> TEXT SECTION
------

Question

bernoulli equation..it will take a min to type out everything...solve 2ty'-y=2ty^3cost

Answer 1

\[dy/dt-y/2t=y ^{3}cost\]
divide y^3 from both sides
\[y ^{-3}(dy/dt-y/(2t))=cost\]
n=3, P=1/2t for standard form dy/dt+P(t)y=Q(t)y^n
w=y^(1-n)=y^-2
dw/dt=-2y^-3dy/dt dy/dt=-y^3/2*dw/dt

substitue dy/dt
\[y ^{-3}(-y ^{3}dw/2dt-y/(2t))=cost\]
\[-dw/2dt-1/(y ^{2}2t)=cost\]

anything wrong so far? now integrating factor method...
\[\mu(t)=e ^{\int\limits_{}^{}1/(2t)dt}=t ^{1/2}\]
\[t ^{1/2}(-dw/2dt-w/(2t))=t ^{1/2} cost\] the w replaced 1/y^2
and now the part i'm stuck at...to find w, i have to integrate t^(1/2)cost...can't do it

Answer 2

multiply it thru by : y^-3

\[ 2t y^{-3} y' - y^{-2} = 2t cost\]

divide off the 2t

\[ y^{-3} y' - (2t)^{-1}y^{-2} = cost\]

substitute z = y^-2
z^-1/2 = y; \(\frac{-1}{2}z^{-3/2}z'=y'\)
z^3/2 = y^-3

\[ \frac{-1}{2}z^{3/2}*z^{-3/2} \ z' - (2t)^{-1}z = cost\]
\[ \frac{-1}{2}z' - (2t)^{-1}z = cost\]

multiply by -2

\[ z' + (t)^{-1}z = -2cost\]
and solve for z

Answer 3

ive always used a "z" to name my substitute with

Answer 4

when you multiply thru by that y^-n you automatically get you sub value of y^1-n

Answer 5

i see where i went wrong, getting rid of the 2 made the difference thanks!

------

> STATED PROBLEM 1
In the forum thread on solving a Bernoulli equation, which letter does Answer 3 say it always uses to name the substitute?

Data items
------

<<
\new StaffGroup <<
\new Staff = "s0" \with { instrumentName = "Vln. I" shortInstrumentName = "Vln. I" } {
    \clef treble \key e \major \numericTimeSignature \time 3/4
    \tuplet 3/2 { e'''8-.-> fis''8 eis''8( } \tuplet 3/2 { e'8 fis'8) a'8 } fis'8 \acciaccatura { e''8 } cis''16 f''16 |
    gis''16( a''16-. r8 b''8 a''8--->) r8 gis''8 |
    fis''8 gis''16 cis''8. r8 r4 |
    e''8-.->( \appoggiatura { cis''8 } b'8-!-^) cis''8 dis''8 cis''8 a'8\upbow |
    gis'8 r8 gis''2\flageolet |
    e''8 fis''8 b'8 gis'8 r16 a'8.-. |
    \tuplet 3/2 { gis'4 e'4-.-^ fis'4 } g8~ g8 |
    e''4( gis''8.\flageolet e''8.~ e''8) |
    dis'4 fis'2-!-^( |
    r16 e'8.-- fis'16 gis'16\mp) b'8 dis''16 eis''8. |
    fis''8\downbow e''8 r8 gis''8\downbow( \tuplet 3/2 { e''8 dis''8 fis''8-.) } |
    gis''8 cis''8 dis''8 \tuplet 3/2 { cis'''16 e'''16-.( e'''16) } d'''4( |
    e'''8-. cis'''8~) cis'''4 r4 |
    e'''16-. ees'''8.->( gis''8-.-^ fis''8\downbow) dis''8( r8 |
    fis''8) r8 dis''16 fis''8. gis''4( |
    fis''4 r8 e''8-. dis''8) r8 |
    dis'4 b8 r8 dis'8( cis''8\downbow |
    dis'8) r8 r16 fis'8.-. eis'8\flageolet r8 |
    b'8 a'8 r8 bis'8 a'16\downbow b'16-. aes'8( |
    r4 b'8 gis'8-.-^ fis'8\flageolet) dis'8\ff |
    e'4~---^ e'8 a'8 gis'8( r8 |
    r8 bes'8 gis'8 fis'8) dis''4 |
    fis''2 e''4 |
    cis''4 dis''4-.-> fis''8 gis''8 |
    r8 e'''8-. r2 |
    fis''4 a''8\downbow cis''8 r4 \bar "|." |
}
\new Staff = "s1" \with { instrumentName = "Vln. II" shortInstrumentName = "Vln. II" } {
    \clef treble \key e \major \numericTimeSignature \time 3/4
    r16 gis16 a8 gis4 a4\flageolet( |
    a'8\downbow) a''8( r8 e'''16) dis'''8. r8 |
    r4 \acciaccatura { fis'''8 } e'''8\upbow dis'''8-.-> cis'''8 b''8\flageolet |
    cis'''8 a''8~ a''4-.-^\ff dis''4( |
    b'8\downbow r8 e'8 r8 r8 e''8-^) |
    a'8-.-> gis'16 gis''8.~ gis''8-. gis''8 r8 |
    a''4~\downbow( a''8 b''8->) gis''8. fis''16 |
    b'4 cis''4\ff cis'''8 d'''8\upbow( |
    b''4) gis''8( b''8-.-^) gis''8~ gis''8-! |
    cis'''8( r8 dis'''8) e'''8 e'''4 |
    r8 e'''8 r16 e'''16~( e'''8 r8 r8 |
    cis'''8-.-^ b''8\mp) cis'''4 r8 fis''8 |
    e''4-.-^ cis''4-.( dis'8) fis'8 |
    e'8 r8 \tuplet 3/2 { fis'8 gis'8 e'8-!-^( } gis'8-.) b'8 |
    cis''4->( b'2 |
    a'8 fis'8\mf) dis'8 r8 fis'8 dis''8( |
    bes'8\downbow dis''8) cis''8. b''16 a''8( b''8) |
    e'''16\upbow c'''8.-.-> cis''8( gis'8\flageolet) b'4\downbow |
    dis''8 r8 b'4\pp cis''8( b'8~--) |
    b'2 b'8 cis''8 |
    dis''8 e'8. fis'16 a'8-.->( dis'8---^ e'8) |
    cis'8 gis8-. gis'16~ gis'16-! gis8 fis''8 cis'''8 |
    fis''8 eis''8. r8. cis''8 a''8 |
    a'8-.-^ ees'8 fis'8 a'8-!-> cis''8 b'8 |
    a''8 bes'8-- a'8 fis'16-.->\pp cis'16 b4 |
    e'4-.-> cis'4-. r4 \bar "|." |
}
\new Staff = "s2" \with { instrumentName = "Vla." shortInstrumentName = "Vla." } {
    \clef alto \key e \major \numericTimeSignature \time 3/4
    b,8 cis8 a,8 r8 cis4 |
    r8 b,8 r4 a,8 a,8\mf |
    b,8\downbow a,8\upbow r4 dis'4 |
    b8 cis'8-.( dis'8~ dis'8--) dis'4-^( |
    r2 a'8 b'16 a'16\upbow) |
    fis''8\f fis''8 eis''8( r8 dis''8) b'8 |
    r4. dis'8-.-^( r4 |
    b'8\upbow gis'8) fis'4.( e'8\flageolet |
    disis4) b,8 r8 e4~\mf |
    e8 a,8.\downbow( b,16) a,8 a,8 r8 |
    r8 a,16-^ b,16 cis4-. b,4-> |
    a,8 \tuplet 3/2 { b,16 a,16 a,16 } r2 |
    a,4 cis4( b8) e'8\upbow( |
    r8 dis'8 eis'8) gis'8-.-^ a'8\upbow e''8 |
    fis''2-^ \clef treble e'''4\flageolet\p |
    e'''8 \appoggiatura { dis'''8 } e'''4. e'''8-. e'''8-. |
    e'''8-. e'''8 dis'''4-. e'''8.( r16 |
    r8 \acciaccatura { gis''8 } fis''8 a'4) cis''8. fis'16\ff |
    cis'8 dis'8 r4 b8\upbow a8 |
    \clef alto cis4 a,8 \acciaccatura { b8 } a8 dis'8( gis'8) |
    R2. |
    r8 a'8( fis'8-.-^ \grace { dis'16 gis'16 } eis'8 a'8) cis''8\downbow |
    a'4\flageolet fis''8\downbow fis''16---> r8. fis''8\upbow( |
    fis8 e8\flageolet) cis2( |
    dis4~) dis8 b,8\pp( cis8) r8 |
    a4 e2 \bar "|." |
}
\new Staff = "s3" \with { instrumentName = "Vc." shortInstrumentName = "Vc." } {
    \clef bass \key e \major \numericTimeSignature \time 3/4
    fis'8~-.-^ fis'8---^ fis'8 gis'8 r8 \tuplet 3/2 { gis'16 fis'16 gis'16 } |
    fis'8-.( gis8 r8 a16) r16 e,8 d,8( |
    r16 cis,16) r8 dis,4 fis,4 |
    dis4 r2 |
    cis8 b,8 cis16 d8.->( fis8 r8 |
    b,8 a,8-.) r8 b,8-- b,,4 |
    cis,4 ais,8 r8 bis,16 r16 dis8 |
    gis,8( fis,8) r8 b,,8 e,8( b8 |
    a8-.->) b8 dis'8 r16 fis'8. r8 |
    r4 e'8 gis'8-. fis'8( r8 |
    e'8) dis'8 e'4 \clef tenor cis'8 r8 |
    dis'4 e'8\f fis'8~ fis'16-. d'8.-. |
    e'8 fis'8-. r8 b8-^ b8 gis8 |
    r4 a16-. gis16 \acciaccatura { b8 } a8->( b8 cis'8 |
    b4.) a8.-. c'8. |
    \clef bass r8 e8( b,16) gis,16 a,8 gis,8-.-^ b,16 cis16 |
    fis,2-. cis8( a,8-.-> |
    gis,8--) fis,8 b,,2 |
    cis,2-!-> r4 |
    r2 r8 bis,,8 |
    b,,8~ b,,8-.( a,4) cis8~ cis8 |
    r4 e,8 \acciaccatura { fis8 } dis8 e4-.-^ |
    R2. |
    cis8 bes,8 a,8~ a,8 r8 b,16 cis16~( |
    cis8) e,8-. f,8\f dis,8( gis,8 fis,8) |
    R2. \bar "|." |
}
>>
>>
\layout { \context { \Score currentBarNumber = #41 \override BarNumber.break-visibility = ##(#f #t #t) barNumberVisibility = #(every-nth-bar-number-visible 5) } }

------

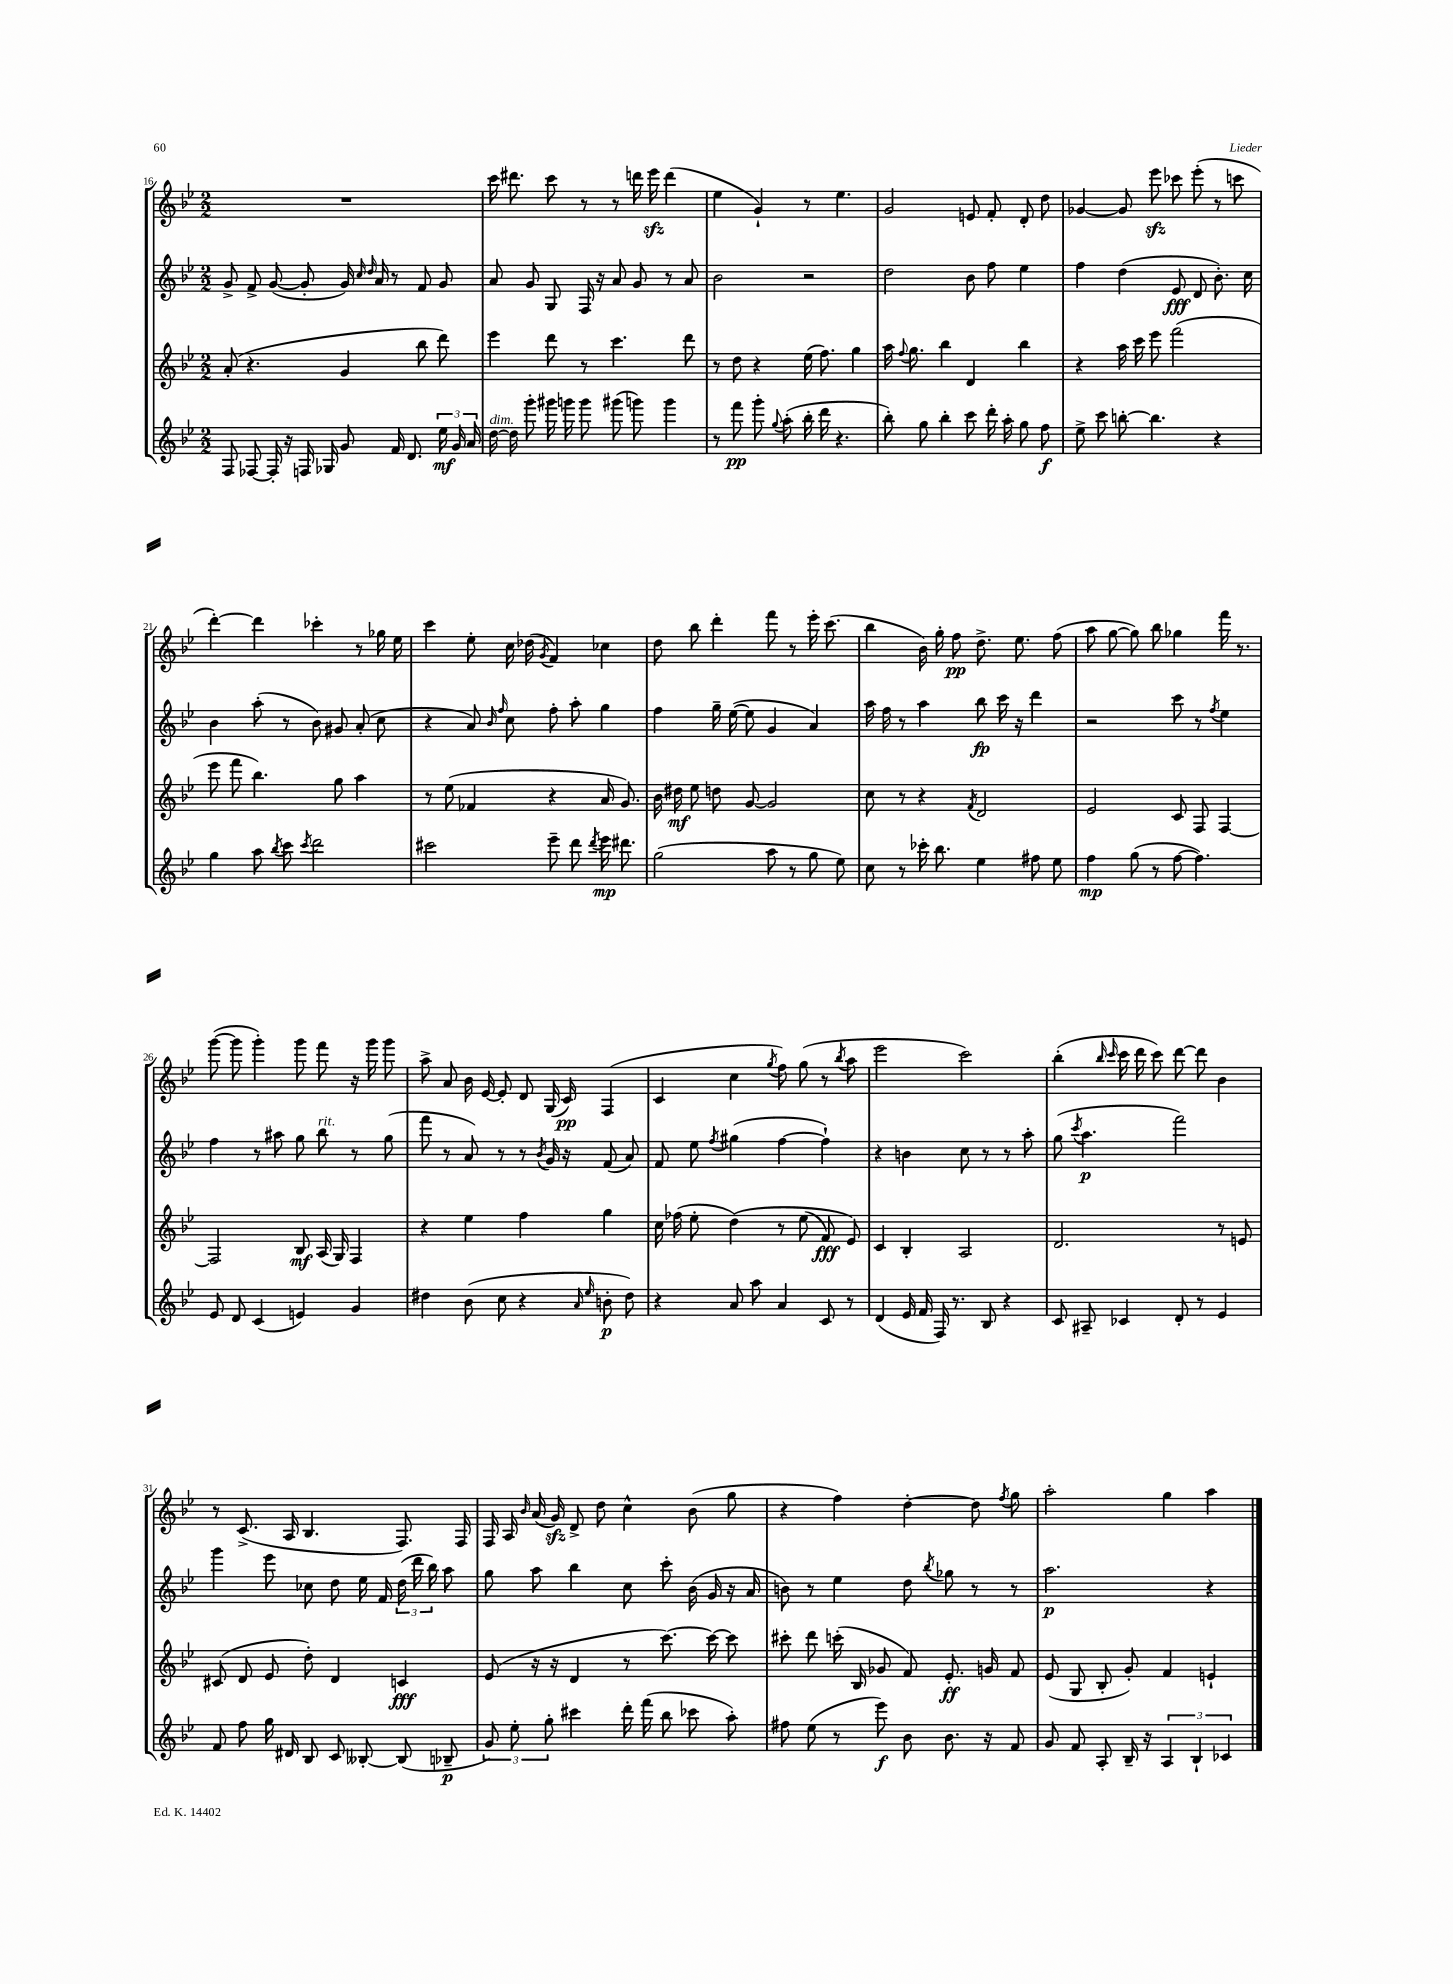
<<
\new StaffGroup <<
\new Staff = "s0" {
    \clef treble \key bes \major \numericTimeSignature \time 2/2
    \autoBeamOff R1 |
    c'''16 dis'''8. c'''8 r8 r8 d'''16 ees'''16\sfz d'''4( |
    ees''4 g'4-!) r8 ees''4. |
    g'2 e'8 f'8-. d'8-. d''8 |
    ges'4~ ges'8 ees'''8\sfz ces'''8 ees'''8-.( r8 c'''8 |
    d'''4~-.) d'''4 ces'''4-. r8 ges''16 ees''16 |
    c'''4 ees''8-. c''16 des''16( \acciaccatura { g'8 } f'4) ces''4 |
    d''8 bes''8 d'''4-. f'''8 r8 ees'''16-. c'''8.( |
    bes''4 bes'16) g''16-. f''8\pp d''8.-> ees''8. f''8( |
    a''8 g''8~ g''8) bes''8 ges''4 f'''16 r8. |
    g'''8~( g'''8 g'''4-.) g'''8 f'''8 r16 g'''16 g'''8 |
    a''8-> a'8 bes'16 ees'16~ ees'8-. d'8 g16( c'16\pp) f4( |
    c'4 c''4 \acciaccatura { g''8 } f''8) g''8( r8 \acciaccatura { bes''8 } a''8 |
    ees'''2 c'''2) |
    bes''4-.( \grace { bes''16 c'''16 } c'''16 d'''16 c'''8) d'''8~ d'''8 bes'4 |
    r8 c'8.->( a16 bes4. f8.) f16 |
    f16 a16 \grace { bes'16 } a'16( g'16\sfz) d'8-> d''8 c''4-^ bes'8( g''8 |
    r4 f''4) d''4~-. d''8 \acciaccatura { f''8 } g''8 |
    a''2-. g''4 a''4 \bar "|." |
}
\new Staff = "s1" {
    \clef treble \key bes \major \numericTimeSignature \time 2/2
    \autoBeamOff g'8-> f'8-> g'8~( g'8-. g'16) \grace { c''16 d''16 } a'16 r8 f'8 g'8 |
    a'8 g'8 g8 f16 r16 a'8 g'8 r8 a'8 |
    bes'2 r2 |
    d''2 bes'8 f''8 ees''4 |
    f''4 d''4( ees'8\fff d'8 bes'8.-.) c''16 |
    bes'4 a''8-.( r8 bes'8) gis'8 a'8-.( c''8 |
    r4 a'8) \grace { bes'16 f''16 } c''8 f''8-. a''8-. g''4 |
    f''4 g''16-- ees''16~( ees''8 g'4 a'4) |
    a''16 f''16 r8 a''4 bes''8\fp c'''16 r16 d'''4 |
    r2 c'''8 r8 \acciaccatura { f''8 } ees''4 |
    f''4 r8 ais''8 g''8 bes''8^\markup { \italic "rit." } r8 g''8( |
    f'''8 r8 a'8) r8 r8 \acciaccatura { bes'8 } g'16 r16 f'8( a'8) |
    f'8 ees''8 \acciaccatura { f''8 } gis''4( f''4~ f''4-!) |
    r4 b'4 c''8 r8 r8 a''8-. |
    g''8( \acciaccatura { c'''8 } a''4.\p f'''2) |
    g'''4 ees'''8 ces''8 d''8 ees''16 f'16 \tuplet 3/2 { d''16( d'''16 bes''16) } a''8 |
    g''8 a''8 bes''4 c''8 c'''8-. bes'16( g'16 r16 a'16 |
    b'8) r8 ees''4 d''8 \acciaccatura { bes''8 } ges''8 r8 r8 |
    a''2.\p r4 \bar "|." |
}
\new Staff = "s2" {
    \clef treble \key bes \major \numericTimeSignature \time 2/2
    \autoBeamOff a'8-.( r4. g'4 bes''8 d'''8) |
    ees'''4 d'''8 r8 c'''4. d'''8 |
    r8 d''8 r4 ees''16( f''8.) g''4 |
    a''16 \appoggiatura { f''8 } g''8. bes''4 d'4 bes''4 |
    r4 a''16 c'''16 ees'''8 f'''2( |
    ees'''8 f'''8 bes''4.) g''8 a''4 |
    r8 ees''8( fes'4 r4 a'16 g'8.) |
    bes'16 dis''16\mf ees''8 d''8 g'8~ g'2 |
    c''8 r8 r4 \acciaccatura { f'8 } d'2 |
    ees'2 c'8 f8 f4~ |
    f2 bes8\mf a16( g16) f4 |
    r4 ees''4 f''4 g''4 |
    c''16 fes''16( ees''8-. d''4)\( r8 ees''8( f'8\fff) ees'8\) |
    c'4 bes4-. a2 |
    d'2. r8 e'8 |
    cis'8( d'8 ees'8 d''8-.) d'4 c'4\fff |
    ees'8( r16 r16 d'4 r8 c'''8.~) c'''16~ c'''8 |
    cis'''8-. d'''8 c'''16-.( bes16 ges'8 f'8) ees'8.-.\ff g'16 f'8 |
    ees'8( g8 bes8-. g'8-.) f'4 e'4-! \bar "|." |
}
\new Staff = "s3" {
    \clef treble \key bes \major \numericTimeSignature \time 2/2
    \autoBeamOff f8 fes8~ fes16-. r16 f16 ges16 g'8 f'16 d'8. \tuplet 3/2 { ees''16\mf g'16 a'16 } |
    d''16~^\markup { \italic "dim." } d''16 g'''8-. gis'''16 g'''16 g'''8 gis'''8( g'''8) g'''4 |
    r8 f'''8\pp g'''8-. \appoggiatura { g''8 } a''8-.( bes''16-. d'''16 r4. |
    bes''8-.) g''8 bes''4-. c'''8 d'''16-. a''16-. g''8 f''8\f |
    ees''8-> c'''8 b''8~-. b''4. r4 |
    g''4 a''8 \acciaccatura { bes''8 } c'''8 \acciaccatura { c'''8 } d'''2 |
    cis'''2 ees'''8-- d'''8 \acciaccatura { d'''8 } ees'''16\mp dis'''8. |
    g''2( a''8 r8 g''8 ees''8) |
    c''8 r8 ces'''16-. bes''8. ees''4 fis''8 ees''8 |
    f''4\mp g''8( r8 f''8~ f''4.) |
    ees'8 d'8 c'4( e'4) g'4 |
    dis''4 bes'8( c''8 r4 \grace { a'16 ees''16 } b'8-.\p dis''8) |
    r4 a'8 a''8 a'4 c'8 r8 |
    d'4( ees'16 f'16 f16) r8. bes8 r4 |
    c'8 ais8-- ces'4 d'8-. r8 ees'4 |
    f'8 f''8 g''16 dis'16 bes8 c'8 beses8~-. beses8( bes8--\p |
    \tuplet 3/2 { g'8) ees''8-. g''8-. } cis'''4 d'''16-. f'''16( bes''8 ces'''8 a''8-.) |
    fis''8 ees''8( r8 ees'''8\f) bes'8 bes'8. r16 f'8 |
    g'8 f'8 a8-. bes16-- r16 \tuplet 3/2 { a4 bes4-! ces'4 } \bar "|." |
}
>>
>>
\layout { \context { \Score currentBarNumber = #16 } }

------

> STATED PROBLEM 2
Extract every line of the listing that contains the string "instrumentName", with uppercase and lowercase treated as different.

> WORKED SOLUTION 1
z

> WORKED SOLUTION 2
\new Staff = "s0" \with { instrumentName = "Vln. I" shortInstrumentName = "Vln. I" } {
\new Staff = "s1" \with { instrumentName = "Vln. II" shortInstrumentName = "Vln. II" } {
\new Staff = "s2" \with { instrumentName = "Vla." shortInstrumentName = "Vla." } {
\new Staff = "s3" \with { instrumentName = "Vc." shortInstrumentName = "Vc." } {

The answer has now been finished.